Most bumper stickers are easy to understand; you can figure out:
- your political affiliation;
- your religious affiliation;
- your kid's on the honor roll;
- you want world peace;
- you love dogs, cats, chives and;
- how only tough girls drive trucks
And then there are those weird ones that you can not figure out what the heck they mean like:
- Smell my beard
- I poke badgers with spoons
- Never pet a burning armadillo
- Sometimes I set in the fridge and pretend to be milk
- Toenails are for sissies
- Egyptian mummies love Beethoven
I have only ever had one bumper sticker on my car, plenty of window stickers, but only one bumper sticker and I am convinced it caused me to get a ticket.
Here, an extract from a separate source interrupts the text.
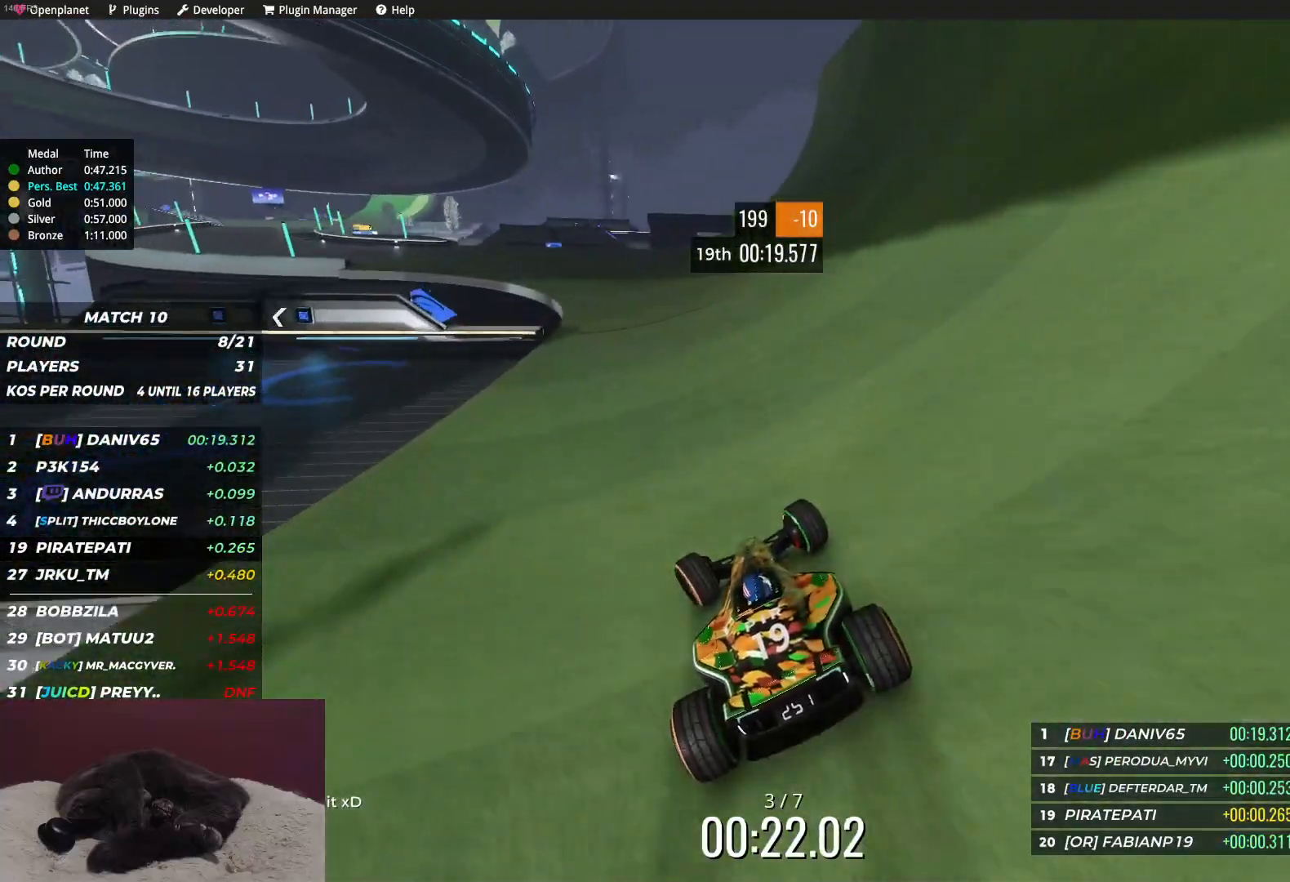
{"keys": ["left", "up"], "events": [[33, "left", "down"]]}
I had a "Don't Mess with Texas" bumper sticker - which is a litter campaign slogan - and I had gone home to Kansas for a wedding. The next think I know I come out of the ceremony and I have a ticket on my windshield. I got a ticket for an expired inspection sticker....in Kansas while I was at a wedding - in the church parking lot. That was just a honked-off cop who thought he was Eliot Ness and I have never had a bumper sticker since.
But I am thinking about getting a window decal that says, "I wear tube tops"....classy right?!?!
~page 9 of 365
That's the law ma'am. My all time favorite bumper sticker is "My gun has killed fewer people than Ted Kennedy's car!" .....and that's the truth, ttthhhhbbbbbpppppp.